Technical Safety Research
Frontier AI safety research output in China has expanded rapidly. From June 2024 to May 2025, Chinese scholars published ~26 papers/month, more than double the previous year’s output. Previously underexplored areas, such as alignment of superhuman systems and mechanistic interpretability, have become popular topics. Research on deception, unlearning, and CBRN (chemical, biological, radiological and nuclear) misuse has also expanded, though the latter remains mostly benchmark-driven. Chinese researchers are taking concrete actions to address severe AI safety risks.
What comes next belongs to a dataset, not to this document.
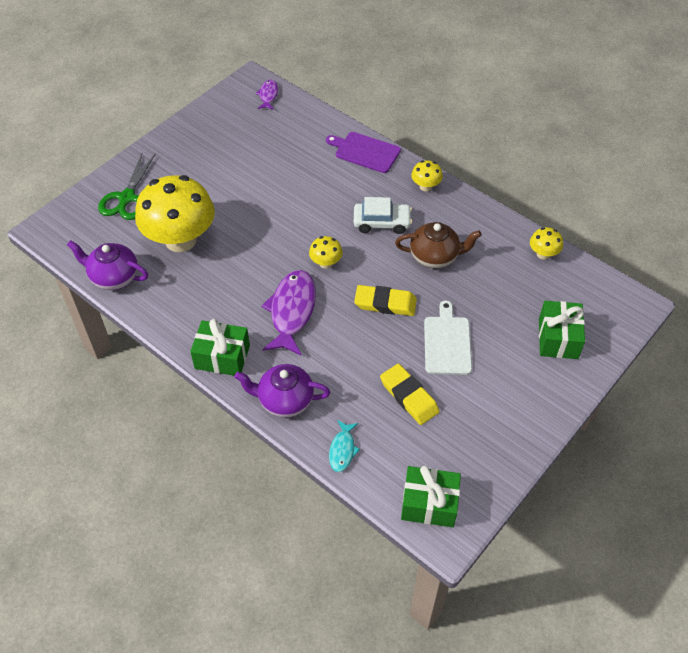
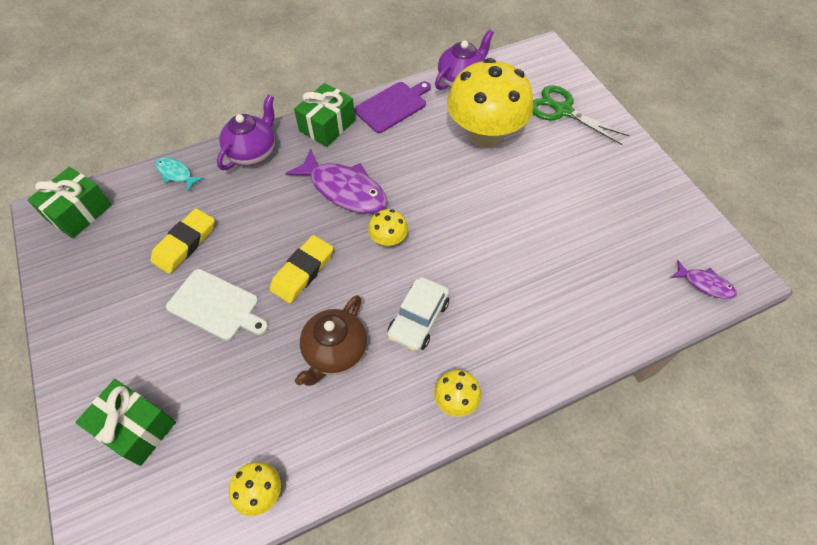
camera: 115 degrees right, 5 degrees up
(365, 152) = (552, 354): purple cutting board -> purple cutting board (392, 106)
(409, 396) = (185, 243): yellow eraser -> yellow eraser turned 45 degrees counterclockwise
Expert Views on AI Safety and Governance
Expert discourse in China is placing greater emphasis on AI safety and governance. From 2023 to 2024, coverage of AI safety and governance at two major AI conferences—the World AI Conference (WAIC) and World Internet Conference (WIC)—more than doubled. In addition, WAIC was upgraded in 2024 to a “High-Level Meeting on Global AI Governance.” For the first time in the conference's history, a top central government official, Premier LI Qiang (李强), delivered the opening remarks. Notably, he highlighted AI safety and governance issues. Meanwhile, expert speeches also emphasized these topics more than in previous years.
Experts are increasingly publishing in-depth analyses of AI risks in biosecurity, cybersecurity, and open source AI. Multiple state-affiliated and independent experts have written detailed analyses on AI misuse in biosecurity and cybersecurity. Meanwhile, Chinese experts highlight the safety benefits of open source AI, while also increasingly exploring potential downstream misuse risks.
Industry Governance
Most leading Chinese foundation model developers have signed voluntary “AI Safety Commitments.” The commitments, drafted by the AI Industry Alliance of China (AIIA) in December 2024, pledge safety measures across the AI development lifecycle, including dedicated safety teams, red teaming, data security, infrastructure protection, transparency, and investment in frontier safety research.
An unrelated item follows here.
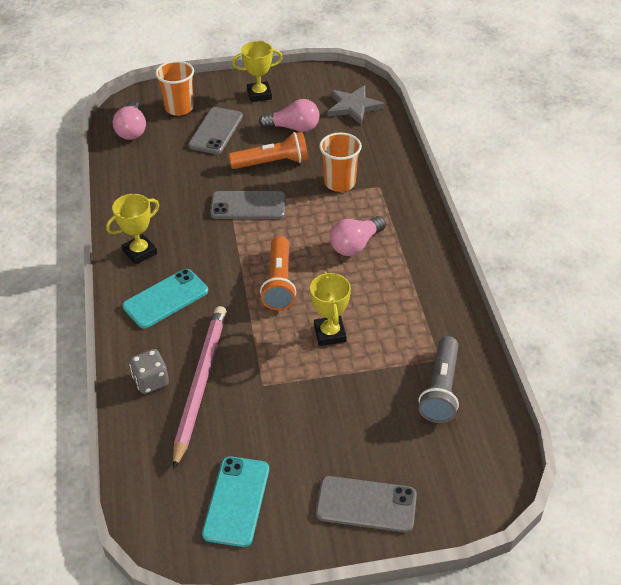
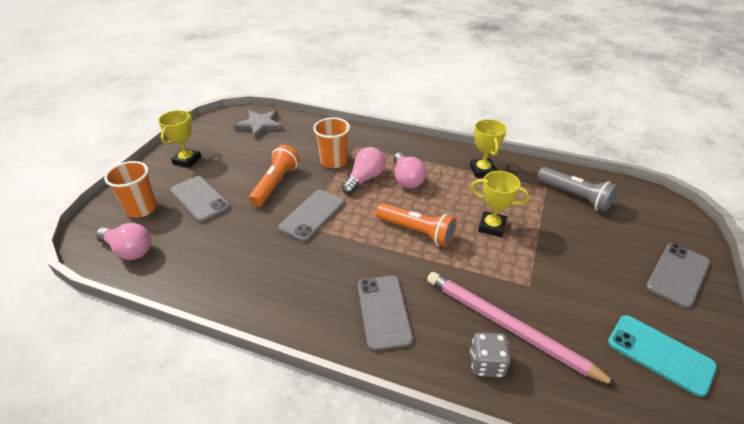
camera: 60 degrees left, 5 degrees down
(140, 252) = (305, 308): yellow trophy -> yellow trophy (482, 170)
(166, 299) = (383, 311): turquoise phone -> grey phone
(293, 128) = (248, 159): pink light bulb -> pink light bulb (364, 179)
Chinese AI developers typically implement well-known safety methods, but provide limited transparency on safety evaluations. Our survey of frontier model releases shows that nine out of thirteen developers have published technical model release cards, many reporting standard safety techniques like data filtering, reinforcement learning from human feedback (RLHF), constitutional AI, and red teaming. However, transparency remains limited: only three of the surveyed companies have published risk evaluation results.
We hope this report helps foster informed and nuanced discussions about the trajectory of AI safety and governance in China. We welcome your critical feedback and comments!